Lost WWII dog tags found by work crew in Blythe
The long-lost World War II dog tags of former Army Private Ova Napier, lost during a 1942 desert training exercise near Blythe, were found by a work crew inspecting a massive solar-energy site just outside the desert town, authorities said.
The dog tags were discovered during an environmental and cultural review of the 7,000-acre Blythe Solar Power Project, slated to be among the world’s largest solar facilities, according to the U.S. Bureau of Land Management.
Napier, originally from Clemons, Ky., joined the Army in 1942 at age 16 –- hoodwinking the military into thinking he was two years older, officials said.

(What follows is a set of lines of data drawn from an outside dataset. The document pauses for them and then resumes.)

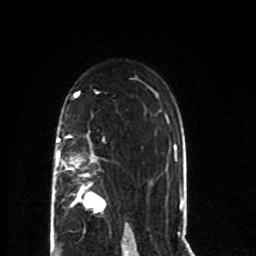
Breast MRI (dynamic contrast-enhanced), one axial slice; position 48 of 80 along the scan axis; cropped to one breast; dynamic contrast-enhanced series, time point 2 of 8 at this slice position (early post-contrast); 1.5 T; TE 4.2 ms, TR 7 ms; 2 mm slice thickness; 256 × 256 image matrix, field of view 165 × 165 mm. Female patient.
Outlined on this slice (semi-automatically segmented with operator editing):
- enhancing-tissue mask used for the functional tumour volume (all voxels passing the contrast-enhancement thresholds inside the analysis volume; usually the tumour): bounding box (x1, y1, x2, y2) in pixels: (55, 135, 106, 214)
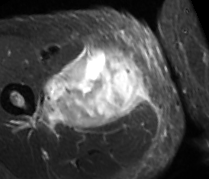
MRI of an extremity soft-tissue mass, one axial slice; slice 35 of 89 in the series (ordered by position); STIR; MR volume resampled by the dataset authors to the PET/CT grid (not the native acquisition matrix); 3.27 mm slice thickness; 209 × 179 image matrix, field of view 204 × 175 mm. Male patient. From the clinical record (not read from this slice): histological type: undifferentiated - pleiomorphic; grade: high; site of the primary tumour: right thigh.
Outlined on this slice (expert contour drawn on MRI and transferred to this co-registered scan by the dataset authors):
- gross tumour volume including surrounding oedema: bounding box (x1, y1, x2, y2) in pixels: (34, 44, 147, 127)
- gross tumour volume (mass): (59, 48, 145, 127)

During the war, he served in France and Luxembourg, and later served in Japan and Africa.
It was in Africa that he contracted tuberculosis, a leading contributor to the lung cancer that killed him in 1989 at age 62, according to a statement released by bureau spokesman David Briery.
Napier joined up again during the Korean War, where he earned the Bronze Star for driving through enemy fire to man a critical gun position and defend his squad.
On Wednesday, Napier’s dog tags will be returned to his daughter, Joy Harvey, and his granddaughter, Jennifer Fisk, during a ceremony at the General Patton Memorial Museum in Chiriaco, Calif.